There are some potential limitations that should take into account in the interpretation of the results. The cross-sectional design precludes the establishment of causal relationships and may be affected by potential biases. Ascertainment bias, for example, could have biased the diagnosis of clinical outcomes if the observer knew what ART drugs were in use and their adverse effects. However, the diagnosis was based in a combination of objective measurements or the patients’ report of changes in body fat. The data collection was carried out with no information about the hypothesis being tested and what criteria would be used for the diagnosis. However, the study enrolled a large sample size, the data collection was meticulously obtained, all measurements were carried out in duplicate and the average was adopted in the analysis. Finally, the control for confounding factors was based on separated modeling for each clinical outcome and the use of modified Poisson regression was able to provide risk estimates appropriated for the cross-sectional design, what may have mitigated the role of biases. Besides, the simultaneous description of both phenotypes according to the ART status provides information to develop specific interventions to minimize the effect of ART and pathways to investigate causality. The results of this study could be generalized to patients with HIV/AIDS who seek care in the public health system of Porto Alegre, Southern Brazil, and its metropolitan area. Therefore, our patients are alike those from other public health centers, which provide care for most of HIV infected patients.

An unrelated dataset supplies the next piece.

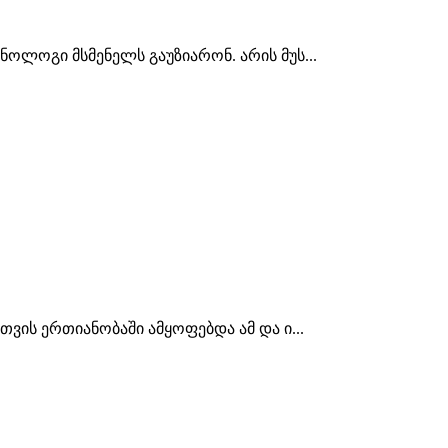
ოლოგი მსმენელს გაუზიარონ. არის მუს...
ვის ერთიანობაში ამყოფებდა ამ და ი...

In conclusion, HIV-associated lipodystrophy occurred in patients with longer duration of HIV infection and on treatment with antiretroviral drugs, in whom metabolic abnormalities, especially dyslipidemia, are frequent and present increased cardiovascular risk. Therefore, these patients should undergo frequent laboratory monitoring and, if indicated, specific treatment should be initiated, since ART use is essential to increase life expectancy and to reduce the burden of disease. However, patients ART naïve were also at increased risk of cardiovascular events due to lipid abnormalities, which could be prevented.

Acknowledgements

This study was supported by grants and scholarships from the CNPq (National Council for Scientific and Technological Development), CAPES (Coordination for the Improvement of Higher Education Personnel), Fundação de Amparo a Pesquisa do Rio Grande do Sul (FAPERGS), and FIPE-HCPA (Fundo de Apoio a Pesquisa, Hospital de Clínicas de Porto Alegre).

The sponsors did not take part in the design or conduct of the study, including data collection, management, analysis, and interpretation of the data; and preparation, review, or approval of the manuscript.

The authors had full access to all of the data in the study and take responsibility for the integrity of the data and the accuracy of the data analysis.